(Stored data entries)
= = = = = = =

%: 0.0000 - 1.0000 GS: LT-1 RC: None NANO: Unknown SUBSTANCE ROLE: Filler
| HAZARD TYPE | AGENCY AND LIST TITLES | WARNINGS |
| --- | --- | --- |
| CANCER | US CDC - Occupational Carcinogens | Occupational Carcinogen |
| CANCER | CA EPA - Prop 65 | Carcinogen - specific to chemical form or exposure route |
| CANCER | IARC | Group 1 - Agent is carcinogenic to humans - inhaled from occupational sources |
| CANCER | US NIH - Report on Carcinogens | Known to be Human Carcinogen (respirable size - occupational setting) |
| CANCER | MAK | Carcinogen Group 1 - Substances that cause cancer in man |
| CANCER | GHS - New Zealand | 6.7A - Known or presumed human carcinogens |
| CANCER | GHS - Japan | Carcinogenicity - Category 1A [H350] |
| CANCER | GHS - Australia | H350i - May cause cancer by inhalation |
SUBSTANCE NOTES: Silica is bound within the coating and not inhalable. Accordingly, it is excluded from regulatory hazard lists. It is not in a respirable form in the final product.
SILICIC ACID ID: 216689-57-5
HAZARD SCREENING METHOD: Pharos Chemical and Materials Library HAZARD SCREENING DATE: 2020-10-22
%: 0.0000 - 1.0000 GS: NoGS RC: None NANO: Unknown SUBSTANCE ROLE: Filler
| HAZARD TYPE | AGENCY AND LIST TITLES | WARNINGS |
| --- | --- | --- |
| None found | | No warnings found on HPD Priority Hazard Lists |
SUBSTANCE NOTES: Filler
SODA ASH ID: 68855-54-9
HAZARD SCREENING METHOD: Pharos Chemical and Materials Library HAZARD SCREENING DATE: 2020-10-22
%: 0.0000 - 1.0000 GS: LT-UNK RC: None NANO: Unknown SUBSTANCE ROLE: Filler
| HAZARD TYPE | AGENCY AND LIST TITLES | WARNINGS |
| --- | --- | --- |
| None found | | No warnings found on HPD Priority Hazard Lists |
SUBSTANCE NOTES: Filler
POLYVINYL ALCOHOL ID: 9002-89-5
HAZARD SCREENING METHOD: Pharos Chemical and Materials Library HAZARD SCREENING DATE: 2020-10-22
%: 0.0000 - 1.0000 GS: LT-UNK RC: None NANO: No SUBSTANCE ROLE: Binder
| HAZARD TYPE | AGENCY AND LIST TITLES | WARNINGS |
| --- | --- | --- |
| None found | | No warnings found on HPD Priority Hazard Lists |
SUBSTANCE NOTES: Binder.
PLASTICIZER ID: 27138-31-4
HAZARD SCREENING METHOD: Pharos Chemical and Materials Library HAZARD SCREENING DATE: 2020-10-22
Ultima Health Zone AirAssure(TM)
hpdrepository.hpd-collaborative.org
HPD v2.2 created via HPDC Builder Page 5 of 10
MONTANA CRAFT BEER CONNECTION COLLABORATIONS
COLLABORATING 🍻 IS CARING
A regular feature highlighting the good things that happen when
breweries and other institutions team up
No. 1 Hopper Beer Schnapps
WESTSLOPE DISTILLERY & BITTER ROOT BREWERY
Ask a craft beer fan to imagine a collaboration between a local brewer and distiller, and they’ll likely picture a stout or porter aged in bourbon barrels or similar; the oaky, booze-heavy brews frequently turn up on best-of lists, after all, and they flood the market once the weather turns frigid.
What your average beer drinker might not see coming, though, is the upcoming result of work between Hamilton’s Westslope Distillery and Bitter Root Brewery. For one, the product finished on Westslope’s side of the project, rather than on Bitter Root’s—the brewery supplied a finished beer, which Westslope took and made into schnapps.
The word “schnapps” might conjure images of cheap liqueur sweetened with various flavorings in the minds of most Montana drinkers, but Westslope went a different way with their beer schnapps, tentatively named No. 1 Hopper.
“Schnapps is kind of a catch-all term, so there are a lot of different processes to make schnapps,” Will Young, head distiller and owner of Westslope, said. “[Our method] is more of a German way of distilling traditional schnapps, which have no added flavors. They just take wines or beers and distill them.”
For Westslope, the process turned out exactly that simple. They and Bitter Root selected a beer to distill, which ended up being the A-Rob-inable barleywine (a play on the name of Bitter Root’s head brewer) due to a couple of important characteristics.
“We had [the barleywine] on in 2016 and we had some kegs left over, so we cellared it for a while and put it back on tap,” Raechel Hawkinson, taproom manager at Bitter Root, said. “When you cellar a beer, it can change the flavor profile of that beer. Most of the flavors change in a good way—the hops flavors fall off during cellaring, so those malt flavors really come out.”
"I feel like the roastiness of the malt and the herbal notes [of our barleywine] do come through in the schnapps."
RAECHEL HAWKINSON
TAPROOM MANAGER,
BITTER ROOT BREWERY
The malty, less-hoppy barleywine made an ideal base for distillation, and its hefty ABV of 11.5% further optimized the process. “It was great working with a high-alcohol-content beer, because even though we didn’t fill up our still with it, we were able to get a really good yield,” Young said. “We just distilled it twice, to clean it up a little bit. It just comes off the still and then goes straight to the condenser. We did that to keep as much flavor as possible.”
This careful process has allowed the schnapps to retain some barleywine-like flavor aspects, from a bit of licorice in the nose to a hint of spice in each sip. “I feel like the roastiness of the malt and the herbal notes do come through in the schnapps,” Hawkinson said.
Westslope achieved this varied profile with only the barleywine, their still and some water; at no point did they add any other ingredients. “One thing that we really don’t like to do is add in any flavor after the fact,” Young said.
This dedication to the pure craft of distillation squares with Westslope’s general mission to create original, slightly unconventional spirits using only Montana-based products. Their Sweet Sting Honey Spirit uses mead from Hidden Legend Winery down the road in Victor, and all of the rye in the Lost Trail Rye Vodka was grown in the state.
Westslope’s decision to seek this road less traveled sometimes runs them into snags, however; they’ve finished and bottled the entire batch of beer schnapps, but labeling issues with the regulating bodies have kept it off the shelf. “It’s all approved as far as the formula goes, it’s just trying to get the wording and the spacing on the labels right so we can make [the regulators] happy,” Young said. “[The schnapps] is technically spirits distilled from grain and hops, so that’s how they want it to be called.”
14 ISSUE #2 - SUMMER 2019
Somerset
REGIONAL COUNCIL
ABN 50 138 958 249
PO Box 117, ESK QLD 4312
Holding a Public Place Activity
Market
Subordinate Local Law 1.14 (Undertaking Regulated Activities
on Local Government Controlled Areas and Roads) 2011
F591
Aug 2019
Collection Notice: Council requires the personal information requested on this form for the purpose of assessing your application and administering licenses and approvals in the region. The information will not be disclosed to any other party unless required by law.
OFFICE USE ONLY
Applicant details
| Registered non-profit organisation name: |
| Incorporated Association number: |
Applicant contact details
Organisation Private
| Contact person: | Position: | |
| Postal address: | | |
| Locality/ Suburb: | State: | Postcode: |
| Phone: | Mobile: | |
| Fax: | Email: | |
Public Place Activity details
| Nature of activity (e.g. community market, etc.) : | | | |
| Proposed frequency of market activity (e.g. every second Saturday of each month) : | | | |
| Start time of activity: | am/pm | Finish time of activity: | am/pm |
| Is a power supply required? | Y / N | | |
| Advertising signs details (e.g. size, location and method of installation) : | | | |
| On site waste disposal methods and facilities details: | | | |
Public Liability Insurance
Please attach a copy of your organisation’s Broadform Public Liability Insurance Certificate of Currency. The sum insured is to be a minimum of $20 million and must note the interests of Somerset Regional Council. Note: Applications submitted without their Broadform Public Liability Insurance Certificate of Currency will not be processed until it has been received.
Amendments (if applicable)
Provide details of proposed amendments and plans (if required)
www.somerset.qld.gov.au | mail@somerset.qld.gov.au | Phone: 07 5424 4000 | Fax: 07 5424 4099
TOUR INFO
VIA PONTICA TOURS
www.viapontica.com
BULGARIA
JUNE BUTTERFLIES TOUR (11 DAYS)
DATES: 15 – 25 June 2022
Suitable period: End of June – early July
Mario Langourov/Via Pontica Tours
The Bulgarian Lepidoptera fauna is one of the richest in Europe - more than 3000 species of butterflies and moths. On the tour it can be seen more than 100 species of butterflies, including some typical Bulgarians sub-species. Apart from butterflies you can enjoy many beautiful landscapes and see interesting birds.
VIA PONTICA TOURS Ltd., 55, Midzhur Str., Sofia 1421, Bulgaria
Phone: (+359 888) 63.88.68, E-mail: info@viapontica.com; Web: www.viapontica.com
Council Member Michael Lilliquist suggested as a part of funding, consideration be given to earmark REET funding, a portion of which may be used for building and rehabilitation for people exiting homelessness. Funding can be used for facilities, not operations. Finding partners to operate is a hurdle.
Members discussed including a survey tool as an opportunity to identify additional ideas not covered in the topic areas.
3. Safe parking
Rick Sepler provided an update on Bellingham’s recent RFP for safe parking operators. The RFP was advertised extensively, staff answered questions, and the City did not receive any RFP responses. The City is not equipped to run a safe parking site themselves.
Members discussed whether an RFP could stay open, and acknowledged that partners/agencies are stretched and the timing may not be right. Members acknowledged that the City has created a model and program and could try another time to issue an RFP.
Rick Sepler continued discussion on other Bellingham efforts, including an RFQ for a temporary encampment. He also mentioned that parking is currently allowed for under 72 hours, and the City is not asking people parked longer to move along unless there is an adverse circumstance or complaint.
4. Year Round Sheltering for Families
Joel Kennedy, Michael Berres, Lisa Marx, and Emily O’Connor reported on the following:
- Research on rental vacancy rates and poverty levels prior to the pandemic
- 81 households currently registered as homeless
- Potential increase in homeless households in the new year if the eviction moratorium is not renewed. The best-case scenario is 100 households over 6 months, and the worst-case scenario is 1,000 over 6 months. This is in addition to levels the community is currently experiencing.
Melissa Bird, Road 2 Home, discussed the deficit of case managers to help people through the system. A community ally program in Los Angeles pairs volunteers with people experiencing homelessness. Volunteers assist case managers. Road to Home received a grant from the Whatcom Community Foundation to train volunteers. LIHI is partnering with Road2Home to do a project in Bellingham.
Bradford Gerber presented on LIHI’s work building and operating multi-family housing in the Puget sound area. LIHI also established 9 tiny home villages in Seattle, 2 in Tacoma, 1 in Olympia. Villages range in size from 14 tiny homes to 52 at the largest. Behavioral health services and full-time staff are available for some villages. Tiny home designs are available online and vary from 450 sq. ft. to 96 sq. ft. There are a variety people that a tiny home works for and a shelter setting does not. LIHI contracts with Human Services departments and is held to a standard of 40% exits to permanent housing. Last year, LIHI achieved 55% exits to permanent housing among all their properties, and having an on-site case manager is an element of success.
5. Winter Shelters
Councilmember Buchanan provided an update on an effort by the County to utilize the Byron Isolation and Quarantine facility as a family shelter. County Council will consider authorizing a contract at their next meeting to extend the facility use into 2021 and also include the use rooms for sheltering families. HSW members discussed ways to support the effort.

= = = = = = =

> Action item
For this exercise, repeat exactly the lines of the data above from the one with "on Local Government" down to the one with "organisation name: |", both end lines included.

> Result for this task
on Local Government Controlled Areas and Roads) 2011
F591
Aug 2019
Collection Notice: Council requires the personal information requested on this form for the purpose of assessing your application and administering licenses and approvals in the region. The information will not be disclosed to any other party unless required by law.
OFFICE USE ONLY
Applicant details
| Registered non-profit organisation name: |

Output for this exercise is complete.